Writing

Feed Software, technology, sysadmin war stories, and more.

Wednesday, July 13, 2011

Sector editing revived to solve web hosting problems

Way back in the Commodore 64 BBS scene, people used to write things like BBS software in BASIC and then compile it. This would make it practically impossible to see the true source code, but we could still get at all of those tasty strings. It became possible to change those strings to make programs say something different as long as you could fit within the same space. We used to call it "sector editing".

Time might have passed, but those techniques are still useful. I got to use them again more recently in a web hosting support situation. This was one of those problems where people tried a bunch of things which should have worked and kept failing. I was asked to dig more deeply.

Our customer's problem came from an interaction between a pair of things they wanted to use together. First, they had Plesk, which is built to let people run virtual web hosting companies. It has a big database of settings and writes out Apache config files, including this one top-level file which gets included called httpd.include. You couldn't edit it since it would just be rewritten shortly thereafter.

Their second product was Urchin, specifically the pre-Google version of it which actually ran on the local server logs. In order for it to do certain kinds of analytics reporting, you had to rig your pages to set up cookies, and then you had to configure Apache to log them. This usually meant a LogFormat directive to say "hey Apache, make all of these log entries include the cookies, too".

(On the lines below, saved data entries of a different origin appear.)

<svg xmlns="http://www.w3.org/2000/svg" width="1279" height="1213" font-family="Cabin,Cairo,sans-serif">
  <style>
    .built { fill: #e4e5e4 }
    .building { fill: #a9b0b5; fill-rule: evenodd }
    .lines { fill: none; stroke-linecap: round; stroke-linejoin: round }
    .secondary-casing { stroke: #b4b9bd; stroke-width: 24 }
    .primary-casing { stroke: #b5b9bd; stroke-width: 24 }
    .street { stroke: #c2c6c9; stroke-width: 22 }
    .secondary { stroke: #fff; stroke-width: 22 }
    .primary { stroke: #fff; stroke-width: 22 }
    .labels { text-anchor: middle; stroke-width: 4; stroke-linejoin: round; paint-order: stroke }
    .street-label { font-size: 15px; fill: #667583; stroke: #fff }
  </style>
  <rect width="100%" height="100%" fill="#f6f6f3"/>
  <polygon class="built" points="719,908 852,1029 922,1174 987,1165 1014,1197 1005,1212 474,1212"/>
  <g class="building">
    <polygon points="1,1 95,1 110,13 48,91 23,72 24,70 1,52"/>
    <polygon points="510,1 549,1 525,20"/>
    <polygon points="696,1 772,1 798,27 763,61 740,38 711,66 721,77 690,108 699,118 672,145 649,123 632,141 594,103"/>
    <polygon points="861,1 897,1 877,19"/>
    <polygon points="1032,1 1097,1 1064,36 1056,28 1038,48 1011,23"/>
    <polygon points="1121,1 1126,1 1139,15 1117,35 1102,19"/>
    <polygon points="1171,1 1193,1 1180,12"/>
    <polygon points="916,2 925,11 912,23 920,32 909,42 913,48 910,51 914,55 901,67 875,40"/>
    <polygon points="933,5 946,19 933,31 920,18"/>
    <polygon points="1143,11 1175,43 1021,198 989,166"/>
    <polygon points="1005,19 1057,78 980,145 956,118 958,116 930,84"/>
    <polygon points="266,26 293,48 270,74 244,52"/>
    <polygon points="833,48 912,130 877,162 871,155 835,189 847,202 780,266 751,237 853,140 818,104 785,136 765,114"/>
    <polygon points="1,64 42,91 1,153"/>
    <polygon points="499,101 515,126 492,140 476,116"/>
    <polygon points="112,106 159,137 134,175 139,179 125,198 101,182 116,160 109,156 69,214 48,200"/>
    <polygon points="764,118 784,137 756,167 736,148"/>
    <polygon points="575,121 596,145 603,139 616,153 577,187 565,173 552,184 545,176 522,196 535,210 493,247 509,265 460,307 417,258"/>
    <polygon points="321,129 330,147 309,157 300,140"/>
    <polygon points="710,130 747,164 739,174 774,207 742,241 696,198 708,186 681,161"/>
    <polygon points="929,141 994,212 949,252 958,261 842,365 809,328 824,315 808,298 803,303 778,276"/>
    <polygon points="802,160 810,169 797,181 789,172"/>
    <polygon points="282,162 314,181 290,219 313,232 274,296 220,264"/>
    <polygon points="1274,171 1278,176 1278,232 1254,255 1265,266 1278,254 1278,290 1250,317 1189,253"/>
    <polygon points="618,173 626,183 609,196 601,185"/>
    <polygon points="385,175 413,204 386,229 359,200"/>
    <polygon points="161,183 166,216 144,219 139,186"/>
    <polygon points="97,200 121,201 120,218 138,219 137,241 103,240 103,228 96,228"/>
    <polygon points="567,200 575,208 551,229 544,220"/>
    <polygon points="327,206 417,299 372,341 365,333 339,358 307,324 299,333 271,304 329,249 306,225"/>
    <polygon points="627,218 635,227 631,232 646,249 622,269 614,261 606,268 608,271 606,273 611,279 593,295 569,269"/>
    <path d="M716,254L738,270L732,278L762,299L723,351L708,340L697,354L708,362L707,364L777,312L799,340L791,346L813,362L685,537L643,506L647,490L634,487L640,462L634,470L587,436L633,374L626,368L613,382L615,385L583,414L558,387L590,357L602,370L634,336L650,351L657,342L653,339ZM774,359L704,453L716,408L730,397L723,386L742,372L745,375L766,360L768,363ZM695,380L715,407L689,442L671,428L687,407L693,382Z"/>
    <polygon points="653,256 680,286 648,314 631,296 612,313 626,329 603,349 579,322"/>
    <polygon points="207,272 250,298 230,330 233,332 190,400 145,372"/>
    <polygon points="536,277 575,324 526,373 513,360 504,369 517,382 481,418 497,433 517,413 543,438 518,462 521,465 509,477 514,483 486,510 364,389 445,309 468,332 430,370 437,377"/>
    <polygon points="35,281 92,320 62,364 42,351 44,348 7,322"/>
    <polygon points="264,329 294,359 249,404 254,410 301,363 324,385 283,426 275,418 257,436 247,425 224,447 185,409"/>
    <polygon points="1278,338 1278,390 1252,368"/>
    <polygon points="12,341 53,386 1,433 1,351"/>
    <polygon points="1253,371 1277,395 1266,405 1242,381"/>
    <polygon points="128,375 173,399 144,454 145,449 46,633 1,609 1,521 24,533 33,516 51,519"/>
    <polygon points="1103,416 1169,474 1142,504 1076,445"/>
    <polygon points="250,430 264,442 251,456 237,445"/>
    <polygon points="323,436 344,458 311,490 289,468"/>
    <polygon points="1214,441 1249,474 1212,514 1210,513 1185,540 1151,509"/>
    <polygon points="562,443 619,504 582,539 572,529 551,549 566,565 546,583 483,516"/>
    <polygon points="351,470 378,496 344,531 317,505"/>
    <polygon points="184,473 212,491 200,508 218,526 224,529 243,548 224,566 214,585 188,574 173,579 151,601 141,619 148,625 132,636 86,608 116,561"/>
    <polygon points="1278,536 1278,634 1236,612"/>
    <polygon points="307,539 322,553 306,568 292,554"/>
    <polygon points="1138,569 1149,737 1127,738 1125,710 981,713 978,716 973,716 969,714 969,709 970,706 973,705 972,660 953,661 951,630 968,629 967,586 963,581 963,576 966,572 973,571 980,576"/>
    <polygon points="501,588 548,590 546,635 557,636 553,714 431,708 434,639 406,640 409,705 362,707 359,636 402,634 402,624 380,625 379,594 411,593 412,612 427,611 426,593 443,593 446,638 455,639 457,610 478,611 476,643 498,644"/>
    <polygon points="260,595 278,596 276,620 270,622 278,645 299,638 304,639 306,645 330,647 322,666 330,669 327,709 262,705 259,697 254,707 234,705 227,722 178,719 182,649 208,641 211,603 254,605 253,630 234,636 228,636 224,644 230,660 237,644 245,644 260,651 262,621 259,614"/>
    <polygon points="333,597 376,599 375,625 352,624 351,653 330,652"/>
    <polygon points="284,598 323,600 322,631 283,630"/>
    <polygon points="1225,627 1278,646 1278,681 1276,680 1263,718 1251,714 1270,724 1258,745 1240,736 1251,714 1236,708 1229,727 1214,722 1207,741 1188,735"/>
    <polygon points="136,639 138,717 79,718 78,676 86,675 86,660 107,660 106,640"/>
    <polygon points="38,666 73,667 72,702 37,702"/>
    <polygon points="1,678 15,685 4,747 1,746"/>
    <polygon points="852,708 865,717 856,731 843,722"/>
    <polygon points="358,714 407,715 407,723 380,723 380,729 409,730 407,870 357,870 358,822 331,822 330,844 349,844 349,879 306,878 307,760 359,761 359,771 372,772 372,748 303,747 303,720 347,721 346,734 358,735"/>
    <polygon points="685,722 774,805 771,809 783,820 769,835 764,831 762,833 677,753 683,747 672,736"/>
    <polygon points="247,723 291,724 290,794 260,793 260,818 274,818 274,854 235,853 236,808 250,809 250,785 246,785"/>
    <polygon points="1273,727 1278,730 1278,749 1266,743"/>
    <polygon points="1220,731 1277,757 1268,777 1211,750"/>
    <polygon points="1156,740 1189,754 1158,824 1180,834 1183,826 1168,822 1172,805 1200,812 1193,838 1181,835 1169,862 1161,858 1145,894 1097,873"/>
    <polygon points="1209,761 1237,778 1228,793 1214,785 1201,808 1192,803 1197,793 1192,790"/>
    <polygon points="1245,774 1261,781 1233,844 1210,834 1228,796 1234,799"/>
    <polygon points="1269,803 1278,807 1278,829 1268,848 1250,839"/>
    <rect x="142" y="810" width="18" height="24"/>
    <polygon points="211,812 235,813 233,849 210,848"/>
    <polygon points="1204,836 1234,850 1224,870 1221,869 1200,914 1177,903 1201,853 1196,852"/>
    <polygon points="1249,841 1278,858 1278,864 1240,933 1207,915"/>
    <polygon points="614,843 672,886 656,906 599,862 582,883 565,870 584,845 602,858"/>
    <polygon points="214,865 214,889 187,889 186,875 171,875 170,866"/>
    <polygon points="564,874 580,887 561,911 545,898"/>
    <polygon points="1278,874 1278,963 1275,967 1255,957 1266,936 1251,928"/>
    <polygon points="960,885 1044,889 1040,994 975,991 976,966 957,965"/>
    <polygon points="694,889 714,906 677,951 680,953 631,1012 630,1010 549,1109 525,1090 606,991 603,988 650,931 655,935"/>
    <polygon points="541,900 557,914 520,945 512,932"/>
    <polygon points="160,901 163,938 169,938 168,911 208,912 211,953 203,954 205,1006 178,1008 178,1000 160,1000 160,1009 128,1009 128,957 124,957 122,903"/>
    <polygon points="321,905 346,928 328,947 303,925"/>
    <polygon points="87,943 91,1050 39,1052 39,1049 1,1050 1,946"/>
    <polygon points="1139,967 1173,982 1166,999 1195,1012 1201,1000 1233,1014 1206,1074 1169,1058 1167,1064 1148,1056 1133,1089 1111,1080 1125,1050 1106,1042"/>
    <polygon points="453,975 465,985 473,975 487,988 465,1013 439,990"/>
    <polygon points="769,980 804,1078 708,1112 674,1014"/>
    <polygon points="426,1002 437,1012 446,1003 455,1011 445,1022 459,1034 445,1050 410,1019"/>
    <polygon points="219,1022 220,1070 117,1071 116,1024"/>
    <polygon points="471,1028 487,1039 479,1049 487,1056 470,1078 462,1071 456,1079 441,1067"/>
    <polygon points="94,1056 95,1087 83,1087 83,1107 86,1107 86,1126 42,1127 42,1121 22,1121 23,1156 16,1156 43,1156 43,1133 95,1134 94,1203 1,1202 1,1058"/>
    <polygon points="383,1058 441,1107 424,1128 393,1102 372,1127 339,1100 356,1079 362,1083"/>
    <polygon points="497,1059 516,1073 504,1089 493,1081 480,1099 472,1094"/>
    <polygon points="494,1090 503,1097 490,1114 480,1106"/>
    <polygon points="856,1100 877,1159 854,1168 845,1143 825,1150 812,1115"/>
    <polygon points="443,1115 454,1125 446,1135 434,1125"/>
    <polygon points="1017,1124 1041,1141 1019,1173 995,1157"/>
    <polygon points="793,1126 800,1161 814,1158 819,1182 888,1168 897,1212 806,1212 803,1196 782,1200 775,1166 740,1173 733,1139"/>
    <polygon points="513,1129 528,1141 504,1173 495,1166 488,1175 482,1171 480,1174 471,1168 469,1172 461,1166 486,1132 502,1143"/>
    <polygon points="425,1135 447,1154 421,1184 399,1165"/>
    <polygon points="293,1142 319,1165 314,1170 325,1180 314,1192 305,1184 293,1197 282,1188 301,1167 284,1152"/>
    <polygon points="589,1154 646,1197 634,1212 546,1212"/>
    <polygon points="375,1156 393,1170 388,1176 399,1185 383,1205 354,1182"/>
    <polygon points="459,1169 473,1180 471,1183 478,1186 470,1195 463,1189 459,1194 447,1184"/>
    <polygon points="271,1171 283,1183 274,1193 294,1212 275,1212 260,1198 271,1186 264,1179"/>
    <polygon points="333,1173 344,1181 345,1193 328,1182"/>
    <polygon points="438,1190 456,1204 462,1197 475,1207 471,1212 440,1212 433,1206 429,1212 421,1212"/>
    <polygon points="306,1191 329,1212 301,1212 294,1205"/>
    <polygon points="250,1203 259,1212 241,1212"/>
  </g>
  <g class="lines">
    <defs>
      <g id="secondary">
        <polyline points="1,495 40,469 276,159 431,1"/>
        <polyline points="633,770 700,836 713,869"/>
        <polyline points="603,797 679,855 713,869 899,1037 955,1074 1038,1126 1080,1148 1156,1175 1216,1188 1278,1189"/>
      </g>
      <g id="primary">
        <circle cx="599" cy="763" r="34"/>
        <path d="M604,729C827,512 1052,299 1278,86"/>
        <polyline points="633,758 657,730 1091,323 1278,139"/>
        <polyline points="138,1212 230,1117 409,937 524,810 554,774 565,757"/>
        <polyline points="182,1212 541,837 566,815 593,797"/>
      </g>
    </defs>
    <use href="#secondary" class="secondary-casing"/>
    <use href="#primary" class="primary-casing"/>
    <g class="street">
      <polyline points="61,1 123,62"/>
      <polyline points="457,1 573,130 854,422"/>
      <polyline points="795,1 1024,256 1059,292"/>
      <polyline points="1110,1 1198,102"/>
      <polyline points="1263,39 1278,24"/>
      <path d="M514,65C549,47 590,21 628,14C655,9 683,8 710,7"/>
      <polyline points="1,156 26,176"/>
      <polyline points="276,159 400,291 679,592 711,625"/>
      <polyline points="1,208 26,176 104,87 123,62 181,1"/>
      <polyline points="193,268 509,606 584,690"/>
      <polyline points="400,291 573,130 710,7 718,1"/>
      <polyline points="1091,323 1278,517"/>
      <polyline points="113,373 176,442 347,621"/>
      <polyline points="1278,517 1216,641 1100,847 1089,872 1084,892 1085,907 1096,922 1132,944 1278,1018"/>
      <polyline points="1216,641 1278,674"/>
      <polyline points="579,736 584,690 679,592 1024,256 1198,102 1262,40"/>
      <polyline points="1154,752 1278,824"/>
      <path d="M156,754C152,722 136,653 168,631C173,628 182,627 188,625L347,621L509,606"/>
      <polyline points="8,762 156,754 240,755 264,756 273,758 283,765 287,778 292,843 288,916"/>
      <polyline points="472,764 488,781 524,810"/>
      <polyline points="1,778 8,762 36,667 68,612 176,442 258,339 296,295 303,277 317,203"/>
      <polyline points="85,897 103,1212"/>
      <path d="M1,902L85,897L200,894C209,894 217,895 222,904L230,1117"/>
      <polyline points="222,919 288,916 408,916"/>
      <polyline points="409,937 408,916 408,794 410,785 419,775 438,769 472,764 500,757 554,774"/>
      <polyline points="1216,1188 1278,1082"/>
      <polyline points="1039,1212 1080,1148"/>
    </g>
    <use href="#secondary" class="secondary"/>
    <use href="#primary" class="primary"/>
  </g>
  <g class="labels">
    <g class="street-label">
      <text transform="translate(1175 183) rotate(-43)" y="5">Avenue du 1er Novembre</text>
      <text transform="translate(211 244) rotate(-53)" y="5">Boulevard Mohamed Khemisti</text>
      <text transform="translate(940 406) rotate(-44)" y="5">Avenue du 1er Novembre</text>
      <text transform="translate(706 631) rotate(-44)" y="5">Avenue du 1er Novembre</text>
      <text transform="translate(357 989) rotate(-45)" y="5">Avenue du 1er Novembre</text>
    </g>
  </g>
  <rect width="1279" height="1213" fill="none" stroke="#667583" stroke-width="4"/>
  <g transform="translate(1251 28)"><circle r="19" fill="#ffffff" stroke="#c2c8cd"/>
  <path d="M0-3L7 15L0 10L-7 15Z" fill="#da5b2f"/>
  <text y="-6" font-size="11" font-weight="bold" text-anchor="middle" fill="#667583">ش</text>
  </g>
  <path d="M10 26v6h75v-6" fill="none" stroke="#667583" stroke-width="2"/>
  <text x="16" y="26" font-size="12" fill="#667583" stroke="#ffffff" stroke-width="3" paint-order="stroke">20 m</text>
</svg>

That's where it got complicated. Plesk would set its own directives for logging, and due to the way the order of things worked out, no amount of CustomLog or LogFormat mangling up in the top-level httpd.conf (which was safe) would override the stuff it did in httpd.include and below (which were effectively dynamic). It was possible to set up logging to another file, but that was complicated and messy. They just wanted it to go to the usual access_log and Just Work.

So I determined that Plesk's httpd.include generator had the whole LogFormat thing hard-coded into it, and sure enough, it was visible with 'strings'. I just had to twiddle it enough to not override the definition the individual sites would later use. Time for some perl -- probably the only thing I use it for:

perl -pi -e "s/combined/c0mbined/g" binary_name

With that change in place, I ran it again, and it generated a file with "c0mbined" instead of "combined" for its LogFormat directive. That let my Urchin-friendly LogFormat with cookies stay intact, and the logs were the right format.

Trouble is, this would die upon the next Plesk upgrade, and there was no way to keep it in place. We had no way to maintain this kind of one-off hack, and it would just lead to trouble down the road.

Having shown other techs that it was possible, we all decided to leave it in the realm of "technically possible but not worth supporting", and advised the customer. Sometimes that's the only way to go.